Qualcomm's BREW platform also directly competes with Nokia's Series 60 software. Both sit on top of an operating system and provide a standard environment for interfaces and the downloading of applications.
Qualcomm will cite about 17 million BREW-enabled phones already in the marketplace, good reviews and how it is air-interface independent. It doesn't like to talk about why major customer Sprint PCS went with a pure Java approach instead.
Nokia will talk about how Series 60 is licensed in source code format and its "awesome" user interface. It isn't inclined to mention current uptake. Neither vendor wants to acknowledge other options such as In-fusio, who have made headway with operators.
And lastly, there are the analysts. In Europe at least, they will harp on about CDMA2000 1x not really being 3G - the ITU classified it as such after a review and Qualcomm's decision not to go to CDMA2000 3x - and Qualcomm's reputation for sleek marketing.
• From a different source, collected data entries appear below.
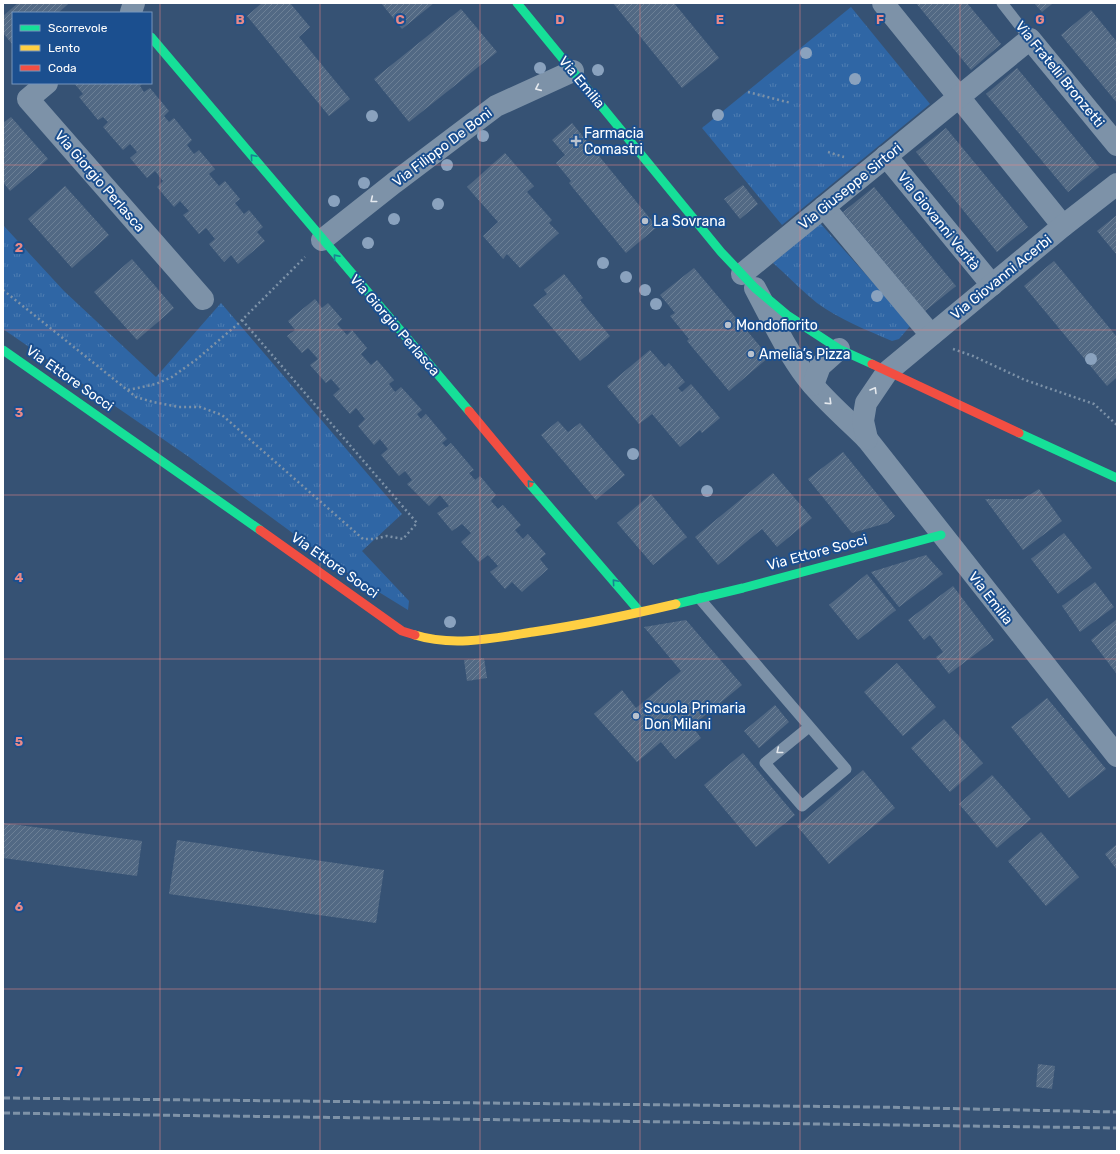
<svg xmlns="http://www.w3.org/2000/svg" width="1120" height="1154" font-family="Rubik,sans-serif">
	<defs>
		<pattern id="grass-tufts" width="24" height="20" patternUnits="userSpaceOnUse"><rect width="24" height="20" fill="#2f66a5"/><path d="M3 7l-1-3M5 7V3M7 7l1-3M15 17l-1-3M17 17v-4M19 17l1-3" fill="none" stroke="#4e7db2"/></pattern>
		<pattern id="building-hatch" width="6" height="6" patternUnits="userSpaceOnUse"><rect width="6" height="6" fill="#526984"/><path d="M-1 1l2-2M0 6l6-6M5 7l2-2" fill="none" stroke="#6c8096"/></pattern>
	</defs>
	<rect width="100%" height="100%" fill="#365274"/>
	<!-- grass -->
	<g fill="url(#grass-tufts)">
		<polygon points="851,7 930,104 782,225 702,128"/>
		<path d="M820,223L911,325L899,339L892,341C867,330 840,320 817,303C802,291 788,276 773,263Z"/>
		<polygon points="3,225 64,291 156,377 221,303 402,514 362,551 409,601 408,610 343,570 189,457 3,329"/>
	</g>
	<!-- building -->
	<g fill="url(#building-hatch)">
		<polygon points="18,3 69,3 58,13 13,13 13,45 3,33 3,16"/>
		<polygon points="262,3 290,3 310,27 299,37 350,99 329,116 247,16"/>
		<polygon points="381,3 434,3 402,29"/>
		<polygon points="613,3 674,3 719,58 682,88"/>
		<polygon points="916,3 967,3 1001,44 971,70"/>
		<polygon points="1034,3 1053,3 1042,12"/>
		<polygon points="461,9 497,52 409,122 374,79"/>
		<polygon points="1091,10 1117,42 1117,103 1061,35"/>
		<polygon points="1017,68 1099,167 1068,192 986,94"/>
		<polygon points="74,83 143,83 140,86 144,92 150,88 169,111 164,116 169,122 174,118 192,140 187,145 194,154 199,150 215,169 209,174 219,186 225,181 240,199 235,203 244,214 249,210 263,227 257,232 265,241 238,264 231,255 224,262 209,244 215,239 206,228 199,234 183,215 189,211 180,201 174,207 157,187 163,181 155,171 147,178 130,158 137,152 130,144 123,150 103,127 108,122 103,117 98,120 79,97 83,94"/>
		<polygon points="11,117 48,159 10,191 3,182 3,123"/>
		<polygon points="572,123 657,227 626,253 569,183 571,181 556,163 565,155 552,140"/>
		<polygon points="946,128 1028,227 997,252 916,152"/>
		<polygon points="505,153 534,186 527,192 552,220 549,223 559,233 520,268 507,254 503,259 483,236 498,222 467,187"/>
		<polygon points="743,185 758,204 740,219 724,199"/>
		<polygon points="65,186 109,235 72,268 28,219"/>
		<polygon points="874,187 956,286 925,311 843,212"/>
		<polygon points="1117,215 1117,255 1097,231"/>
		<polygon points="132,259 174,308 137,340 94,292"/>
		<polygon points="1054,261 1117,337 1117,377 1107,386 1024,286"/>
		<polygon points="694,268 769,357 729,391 687,341 689,339 670,316 675,313 660,295"/>
		<polygon points="564,274 583,298 580,300 610,336 580,361 533,305 547,294 544,290"/>
		<polygon points="315,299 322,308 328,303 342,319 337,324 347,335 352,330 367,348 361,354 371,365 377,360 394,380 389,384 395,392 401,387 422,410 417,414 421,419 426,414 447,439 442,443 446,447 451,443 474,470 469,473 475,480 480,476 496,495 491,501 498,509 503,505 521,525 515,530 523,539 528,534 546,554 540,559 548,569 522,592 512,582 505,589 490,572 498,566 488,555 479,562 461,542 471,533 462,524 452,531 437,513 449,506 440,495 429,506 407,484 412,480 405,471 399,476 381,455 388,449 380,439 374,445 358,426 365,419 356,408 350,414 333,395 340,389 331,379 326,383 310,365 318,359 308,348 302,353 287,336 295,330 288,321"/>
		<polygon points="650,350 665,367 669,363 685,382 678,388 682,392 691,384 720,418 702,433 700,430 680,447 652,414 639,424 607,386"/>
		<polygon points="558,421 568,432 580,423 625,475 596,500 541,435"/>
		<polygon points="843,452 895,516 887,523 852,533 808,479"/>
		<polygon points="773,473 812,518 777,547 762,529 718,565 695,537"/>
		<polygon points="1039,489 1062,521 1023,550 985,499 1023,499"/>
		<polygon points="651,494 687,537 653,565 617,523"/>
		<polygon points="1064,533 1092,568 1058,594 1031,559"/>
		<polygon points="926,555 943,574 899,607 871,572"/>
		<polygon points="867,574 896,610 858,640 829,605"/>
		<polygon points="1095,582 1114,607 1080,632 1062,606"/>
		<polygon points="953,586 994,640 949,674 936,657 943,652 930,635 924,640 908,620"/>
		<polygon points="1117,619 1117,672 1116,673 1091,640"/>
		<polygon points="686,620 742,685 692,726 701,738 675,759 661,742 637,762 594,714 622,690 636,708 681,671 644,627"/>
		<polygon points="484,658 487,678 467,681 464,660"/>
		<polygon points="897,663 936,707 903,736 864,692"/>
		<polygon points="1047,698 1106,769 1069,798 1011,727"/>
		<polygon points="775,705 789,722 759,748 744,731"/>
		<polygon points="944,719 983,763 950,792 911,748"/>
		<polygon points="743,753 795,815 756,847 704,785"/>
		<polygon points="863,770 895,808 829,864 797,826"/>
		<polygon points="992,775 1031,819 997,848 959,804"/>
		<polygon points="3,823 142,841 137,876 3,858"/>
		<polygon points="1041,832 1079,877 1046,906 1008,861"/>
		<polygon points="177,840 384,870 376,923 169,894"/>
		<polygon points="1117,844 1117,870 1105,854"/>
		<polygon points="1038,1064 1055,1066 1052,1089 1036,1087"/>
	</g>
	<g fill="none" stroke-linecap="round" stroke-linejoin="round">
		<!-- path -->
		<g stroke="#7d92a8" stroke-width="2.5" stroke-dasharray="2 3" stroke-linecap="butt">
			<polyline points="748,92 791,103"/>
			<polyline points="828,152 844,157"/>
			<polyline points="3,290 136,397 153,402 179,407 200,407 222,415 363,539 374,539 387,536 403,539 417,523 242,320"/>
			<polyline points="953,349 973,356 1025,380 1094,404 1117,425"/>
			<polyline points="128,390 156,384 172,377 197,359 239,323 305,257"/>
		</g>
		<!-- lane -->
		<g stroke="#7d92a8" stroke-width="11">
			<polyline points="1002,3 1030,39"/>
			<polyline points="700,599 846,769 802,806 765,763 809,727"/>
		</g>
		<!-- street -->
		<g stroke="#7d92a8" stroke-width="22">
			<polyline points="883,3 1063,226"/>
			<polyline points="131,12 134,3"/>
			<polyline points="47,83 28,99 203,299"/>
			<polyline points="886,156 992,285"/>
			<polyline points="824,207 931,335"/>
			<polyline points="322,240 394,183 496,106 573,71"/>
			<polyline points="742,274 1030,39 1117,145"/>
			<path d="M755,288C771,318 786,350 807,378C824,400 847,419 867,439L1117,756"/>
			<polyline points="813,385 820,366 839,349"/>
			<polyline points="867,439 863,421 866,403 887,372 1063,226 1117,184"/>
		</g>
		<!-- fast -->
		<g stroke="#16e098" stroke-width="9">
			<polyline points="517,3 721,252 755,288 787,315 839,349 872,364"/>
			<polyline points="151,37 469,411"/>
			<polyline points="3,350 260,530"/>
			<polyline points="1019,433 1117,478"/>
			<polyline points="529,483 640,612"/>
			<polyline points="676,604 743,588 941,535"/>
		</g>
		<!-- slow -->
		<path stroke="#ffcf43" stroke-width="9" d="M415,635C453,647 495,638 533,632C581,625 629,615 676,604"/>
		<!-- jam -->
		<g stroke="#f24e42" stroke-width="9">
			<polyline points="872,364 1019,433"/>
			<polyline points="469,411 529,483"/>
			<polyline points="260,530 402,631 415,635"/>
		</g>
		<!-- rail -->
		<g stroke="#7e92a7" stroke-width="3" stroke-dasharray="7 3" stroke-linecap="butt">
			<polyline points="3,1098 875,1107 1117,1112"/>
			<polyline points="3,1113 1117,1128"/>
		</g>
	</g>
	<!-- trees -->
	<g fill="#8aa2be">
		<circle cx="806" cy="53" r="6"/>
		<circle cx="540" cy="68" r="6"/>
		<circle cx="598" cy="70" r="6"/>
		<circle cx="855" cy="79" r="6"/>
		<circle cx="718" cy="115" r="6"/>
		<circle cx="372" cy="116" r="6"/>
		<circle cx="483" cy="136" r="6"/>
		<circle cx="447" cy="165" r="6"/>
		<circle cx="364" cy="183" r="6"/>
		<circle cx="334" cy="201" r="6"/>
		<circle cx="438" cy="204" r="6"/>
		<circle cx="394" cy="219" r="6"/>
		<circle cx="368" cy="243" r="6"/>
		<circle cx="603" cy="263" r="6"/>
		<circle cx="626" cy="277" r="6"/>
		<circle cx="645" cy="290" r="6"/>
		<circle cx="877" cy="296" r="6"/>
		<circle cx="656" cy="304" r="6"/>
		<circle cx="1091" cy="359" r="6"/>
		<circle cx="633" cy="454" r="6"/>
		<circle cx="707" cy="491" r="6"/>
		<circle cx="450" cy="622" r="6"/>
	</g>
	<!-- one-way arrows -->
	<defs><path id="oneway-chevron" d="M-2-3.5L2.5 0L-2 3.5" fill="none" stroke-width="1.6" stroke-linecap="round" stroke-linejoin="round"/></defs>
	<g stroke="#e5e9ee">
		<use href="#oneway-chevron" transform="translate(538 88) rotate(156)"/>
		<use href="#oneway-chevron" transform="translate(373 200) rotate(141)"/>
		<use href="#oneway-chevron" transform="translate(874 390) rotate(-59)"/>
		<use href="#oneway-chevron" transform="translate(829 402) rotate(44)"/>
		<use href="#oneway-chevron" transform="translate(779 751) rotate(141)"/>
	</g>
	<g stroke="#198292">
		<use href="#oneway-chevron" transform="translate(253 157) rotate(-131)"/>
		<use href="#oneway-chevron" transform="translate(336 257) rotate(-131)"/>
		<use href="#oneway-chevron" transform="translate(530 483) rotate(-131)"/>
		<use href="#oneway-chevron" transform="translate(615 582) rotate(-131)"/>
	</g>
	<!-- grid -->
	<path fill="none" stroke="#e88989" stroke-width="1" stroke-opacity="0.55" d="M160,3V1151M320,3V1151M480,3V1151M640,3V1151M800,3V1151M960,3V1151M3,165H1117M3,330H1117M3,495H1117M3,659H1117M3,824H1117M3,989H1117"/>
	<!-- markers -->
	<g fill="#b9c2ce" stroke="#1b4f8f" stroke-width="1.5">
		<path d="M574 135h4v4h4v4h-4v4h-4v-4h-4v-4h4z"/>
		<circle cx="645" cy="221" r="4"/>
		<circle cx="728" cy="325" r="4"/>
		<circle cx="751" cy="354" r="4"/>
		<circle cx="636" cy="716" r="4"/>
	</g>
	<g text-anchor="middle" stroke-width="4" stroke-linejoin="round" paint-order="stroke">
		<!-- street labels -->
		<g font-size="14" fill="#fff" stroke="#1b4f8f">
			<text transform="translate(1060 74) rotate(51)" y="5">Via Fratelli Bronzetti</text>
			<text transform="translate(582 82) rotate(50)" y="5">Via Emilia</text>
			<text transform="translate(442 147) rotate(-37)" y="5">Via Filippo De Boni</text>
			<text transform="translate(100 181) rotate(49)" y="5">Via Giorgio Perlasca</text>
			<text transform="translate(850 186) rotate(-39)" y="5">Via Giuseppe Sirtori</text>
			<text transform="translate(939 221) rotate(51)" y="5">Via Giovanni Verità</text>
			<text transform="translate(1001 277) rotate(-39)" y="5">Via Giovanni Acerbi</text>
			<text transform="translate(395 325) rotate(49)" y="5">Via Giorgio Perlasca</text>
			<text transform="translate(70 378) rotate(35)" y="5">Via Ettore Socci</text>
			<text transform="translate(817 552) rotate(-15)" y="5">Via Ettore Socci</text>
			<text transform="translate(335 565) rotate(35)" y="5">Via Ettore Socci</text>
			<text transform="translate(991 598) rotate(52)" y="5">Via Emilia</text>
		</g>
		<!-- poi labels -->
		<g font-size="14" fill="#fff" stroke="#1b4f8f" text-anchor="start">
			<text x="584" y="138">Farmacia<tspan x="584" dy="16">Comastri</tspan></text>
			<text x="653" y="226">La Sovrana</text>
			<text x="736" y="330">Mondofiorito</text>
			<text x="759" y="359">Amelia’s Pizza</text>
			<text x="644" y="713">Scuola Primaria<tspan x="644" dy="16">Don Milani</tspan></text>
		</g>
	</g>
	<g font-size="13" text-anchor="middle" font-weight="bold" fill="#e88989" stroke="#1b4f8f" stroke-width="4" stroke-linejoin="round" paint-order="stroke">
		<text x="240" y="24">B</text>
		<text x="400" y="24">C</text>
		<text x="560" y="24">D</text>
		<text x="720" y="24">E</text>
		<text x="880" y="24">F</text>
		<text x="1040" y="24">G</text>
		<text x="19" y="252">2</text>
		<text x="19" y="417">3</text>
		<text x="19" y="582">4</text>
		<text x="19" y="746">5</text>
		<text x="19" y="911">6</text>
		<text x="19" y="1076">7</text>
	</g>
	<!-- border -->
	<rect width="1120" height="1154" fill="none" stroke="#ffffff" stroke-width="8"/>
	<!-- legend -->
	<rect x="12" y="12" width="140" height="72" fill="#1b4f8f" stroke="#7695bc"/>
	<rect x="20" y="25" width="20" height="6" fill="#16e098" stroke="#7695bc"/>
	<text x="48" y="32" font-size="12" fill="#ffffff">Scorrevole</text>
	<rect x="20" y="45" width="20" height="6" fill="#ffcf43" stroke="#7695bc"/>
	<text x="48" y="52" font-size="12" fill="#ffffff">Lento</text>
	<rect x="20" y="65" width="20" height="6" fill="#f24e42" stroke="#7695bc"/>
	<text x="48" y="72" font-size="12" fill="#ffffff">Coda</text>
</svg>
The company's stock price may have dipped over the past two years but previous stellar gains show how investors have rated the company. Its roster of customers, who serve operators in the US (for example Sprint PCS, Verizon Wireless), Korea (SK Telecom, KTF), Japan (KDDI) and, most promisingly, China (China Unicom), is also impressive.
In the form of the vertically integrated Nokia, Qualcomm will always have a formidable rival but at the very least it will keep European vendors and operators on their 3G toes.